We can easily identify with that bittersweet awareness that change is inevitable, that our comfortable and secure existence is about to take a turn into the unknown. We may know, as Jesus surely knew, that only greater and greater Good awaits. But we also know that every step into a new spiritual dimension seems at first to produce confusion and disruption. Emily Cady, in her classic book Lessons in Truth, called this process “chemicalization.” It is brief, but it can be intense. “There are always deeply rooted error thoughts stored away in the subconscious,” Charles Fillmore writes, “and on their own account they come forward to crucify the new unknown power, the indwelling Christ,” just as soldiers and accusers come for Jesus in the Garden. Fillmore continues that “this breaking up and passing away of old error states of mind and making ready for the new is a process in soul evolution of all those who are faithfully following Jesus” in his full expression of the Christ.

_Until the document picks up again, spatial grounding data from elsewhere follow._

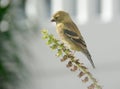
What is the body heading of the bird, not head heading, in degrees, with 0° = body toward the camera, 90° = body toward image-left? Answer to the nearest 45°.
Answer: approximately 90°
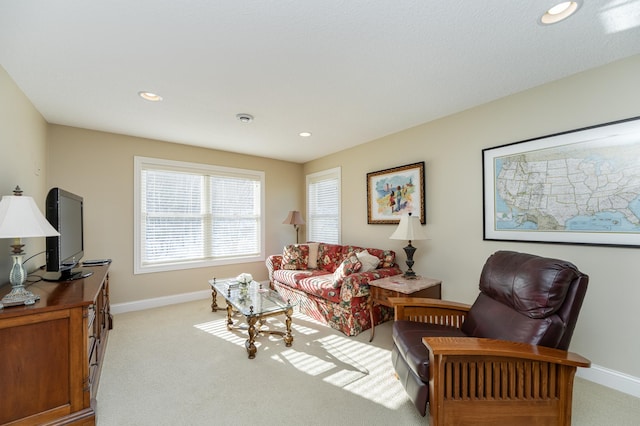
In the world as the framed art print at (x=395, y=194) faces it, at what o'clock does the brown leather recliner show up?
The brown leather recliner is roughly at 10 o'clock from the framed art print.

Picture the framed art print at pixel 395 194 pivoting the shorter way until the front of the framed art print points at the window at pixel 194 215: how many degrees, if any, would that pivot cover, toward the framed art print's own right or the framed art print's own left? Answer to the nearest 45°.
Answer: approximately 45° to the framed art print's own right

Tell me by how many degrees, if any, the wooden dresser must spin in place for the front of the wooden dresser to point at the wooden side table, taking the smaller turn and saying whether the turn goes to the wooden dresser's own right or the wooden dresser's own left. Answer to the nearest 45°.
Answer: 0° — it already faces it

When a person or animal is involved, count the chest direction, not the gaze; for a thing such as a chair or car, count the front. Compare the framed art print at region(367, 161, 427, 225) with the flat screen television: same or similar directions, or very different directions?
very different directions

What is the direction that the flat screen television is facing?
to the viewer's right

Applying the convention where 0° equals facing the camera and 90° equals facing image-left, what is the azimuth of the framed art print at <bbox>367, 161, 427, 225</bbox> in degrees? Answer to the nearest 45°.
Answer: approximately 45°

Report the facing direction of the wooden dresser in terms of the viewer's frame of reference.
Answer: facing to the right of the viewer

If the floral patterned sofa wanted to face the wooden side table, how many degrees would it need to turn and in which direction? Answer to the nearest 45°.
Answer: approximately 90° to its left
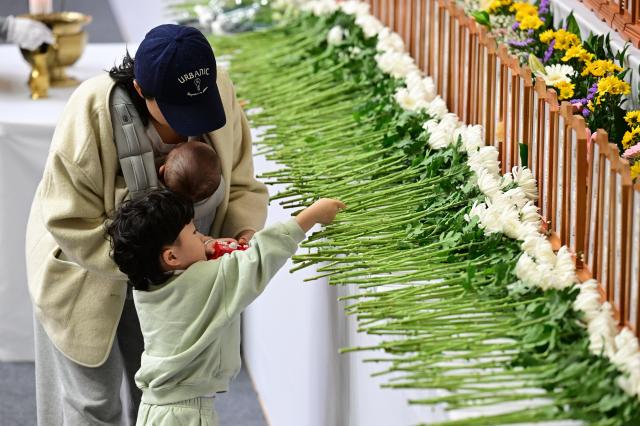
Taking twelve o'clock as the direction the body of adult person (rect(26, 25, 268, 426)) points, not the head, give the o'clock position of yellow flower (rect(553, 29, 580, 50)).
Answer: The yellow flower is roughly at 10 o'clock from the adult person.

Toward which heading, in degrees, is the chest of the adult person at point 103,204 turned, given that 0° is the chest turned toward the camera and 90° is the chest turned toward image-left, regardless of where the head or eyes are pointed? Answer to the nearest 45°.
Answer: approximately 315°

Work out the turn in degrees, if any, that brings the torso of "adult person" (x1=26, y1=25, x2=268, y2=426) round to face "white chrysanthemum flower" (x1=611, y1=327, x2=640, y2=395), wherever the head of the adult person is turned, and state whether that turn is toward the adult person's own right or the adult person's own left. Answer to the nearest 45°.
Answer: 0° — they already face it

As we agree today to surrender those error thought that do not conform to our new spiritual awareness, we give thanks that they have now passed away. Affirm: I am a new spiritual being, centered in and expressive of the Christ Presence within me. Thank You, God.

Wednesday
Apr082009

Day Forty-three -- Wednesday, April 8, 2009

The details and importance of the Seder, the Passover meal, has changed very little for Jews in the 2,000 years between Jesus’ time and now. From its ritual questions and answers to its traditional food and drink, it carefully focuses on the central event in Jewish history, the deliverance of the Hebrew people from slavery in Egypt through God’s active intervention on their behalf.

Wine and unleavened bread are both important elements of the Seder meal, and had been for hundreds of years before the time of Jesus. As he promised in the Sermon on the Mount, Jesus did not repudiate Jewish Law, including the Seder traditions. He carefully honored them during the final Passover celebration of his life. But he added to them a different dimension. He moved the emphasis from group obedience to individual responsibility. He used the pure power of his unconditional love to demonstrate a new level of spiritual awareness within every person.

Thus the Seder meal took on a new dimension of communion. “Take and eat,” Jesus said of the bread, “for this is my body.” “Drink,” he said of the wine, “for this is my blood.” Charles Fillmore explains that the bread symbolizes substance, a body of spiritual ideas. The wine is life, the circulation of divine ideas that will purify our mind and heart and renew our strength. “Through the appropriation and assimilation of the substance and life in our own consciousness,” Fillmore writes, “we blend our minds with God Mind, and there is a harmonizing of every fiber of our body with the Christ body, which is life and light.”

Today we affirm: The pure life and substance of God are constantly renewing and rebuilding my body, which is God’s holy temple, and regenerating my mind, which is God’s creative channel. Thank You, God.